#### Exercise aim
From the entries that follow, copy each line in which "input" appears.

#### Dataset records
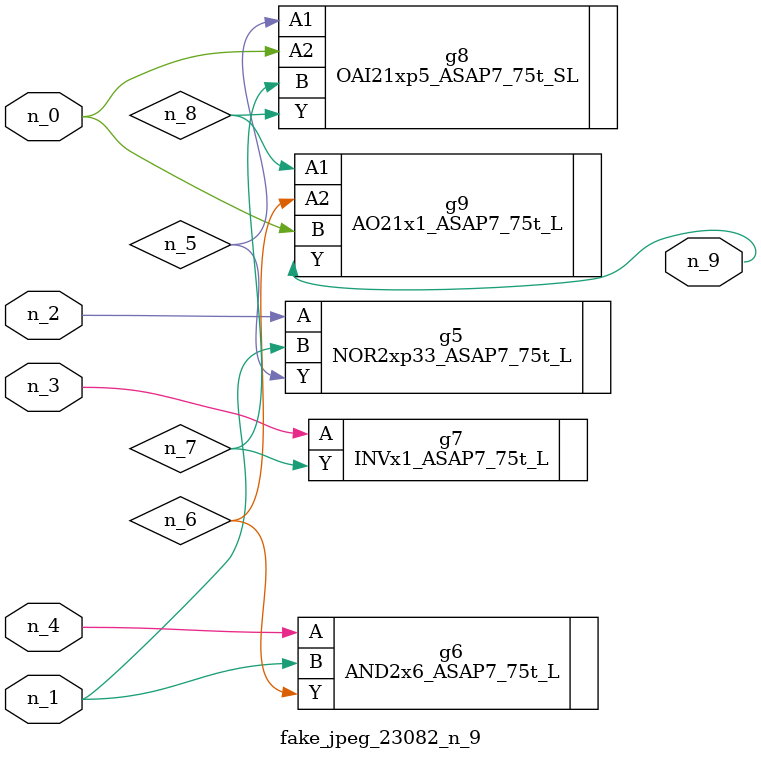
<source format=v>
module fake_jpeg_23082_n_9 (n_3, n_2, n_1, n_0, n_4, n_9);

input n_3;
input n_2;
input n_1;
input n_0;
input n_4;

output n_9;

wire n_8;
wire n_6;
wire n_5;
wire n_7;

NOR2xp33_ASAP7_75t_L g5 ( 
.A(n_2),
.B(n_1),
.Y(n_5)
);

AND2x6_ASAP7_75t_L g6 ( 
.A(n_4),
.B(n_1),
.Y(n_6)
);

INVx1_ASAP7_75t_L g7 ( 
.A(n_3),
.Y(n_7)
);

OAI21xp5_ASAP7_75t_SL g8 ( 
.A1(n_5),
.A2(n_0),
.B(n_7),
.Y(n_8)
);

AO21x1_ASAP7_75t_L g9 ( 
.A1(n_8),
.A2(n_6),
.B(n_0),
.Y(n_9)
);


endmodule
</source>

#### Result of the task
input n_3;
input n_2;
input n_1;
input n_0;
input n_4;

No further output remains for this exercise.